Surface roughness may also contribute to copper kill- rate at the nanoscale, as seen in the 50X relative area scale plot in Figure 8. The surface roughness of nanomaterial Cu is much greater than conventional Cu at the scale of Influenza A and supports the efficacy testing that showed greater percent reduction of Influenza A by nanomaterial Cu than conventional Cu. The surface roughness of nanomaterial and conventional Cu is much closer for the MRSA scale, with nanomaterial Cu having slightly greater values. Surface roughness does not seem to affect the efficacy testing of MRSA as the percent reduction results at 2 hours are the same for both materials [19].
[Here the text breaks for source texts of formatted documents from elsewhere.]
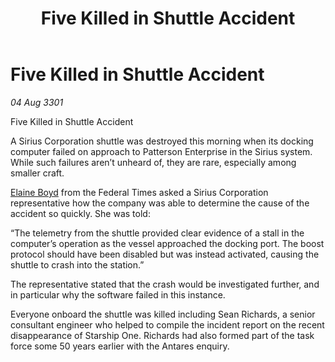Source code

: :PROPERTIES:
:ID:       011592cb-e691-408e-abe0-90a8810276d8
:END:
#+title: Five Killed in Shuttle Accident
#+filetags: :galnet:

* Five Killed in Shuttle Accident

/04 Aug 3301/

Five Killed in Shuttle Accident 
 
A  Sirius Corporation shuttle was destroyed this morning when its docking computer failed on approach to Patterson Enterprise in the Sirius system. While such failures aren’t unheard of, they are rare, especially among smaller craft. 

[[id:c04cc538-f85c-4409-9751-9df8b3e56422][Elaine Boyd]] from the Federal Times asked a Sirius Corporation representative how the company was able to determine the cause of the accident so quickly. She was told: 

“The telemetry from the shuttle provided clear evidence of a stall in the computer’s operation as the vessel approached the docking port. The boost protocol should have been disabled but was instead activated, causing the shuttle to crash into the station.” 

The representative stated  that the crash would be investigated further, and in particular why the software failed in this instance.  

Everyone onboard the shuttle was killed including Sean Richards, a senior consultant engineer who helped to compile the incident report on the recent disappearance of Starship One. Richards had also formed part of the task force some 50 years earlier with the Antares enquiry.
Volume scale data supports the area scale results with cold sprayed nanomaterial Cu having much greater fraction volume filled than conventional Cu at both the micro- and nanoscales. Interestingly, complexity values show steeper gradient for conventional Cu then nanomaterial Cu, indicating a greater pore size variation for the latter, most likely due to the differences in powder production. At larger scales (0.1 um2 and above) surface roughness seems to have less of an effect on kill-rate than at the nanoscale. Follow-on research is needed to determine to what extent the variables of percent grain boundaries and surface roughness are coupled. Performing regression testing to determine optimal material surface roughness for fastest kill-rate may provide further insight [2]. Additional testing is also needed to determine if the kill-rate between the two surfaces varies prior to the 2-hour exposure time. And quantification of the percent of grain boundaries on both the conventional and nanomaterial copper surfaces at the micro- and nanoscale is needed to confirm that proportionality between surface roughness and percent grain boundaries.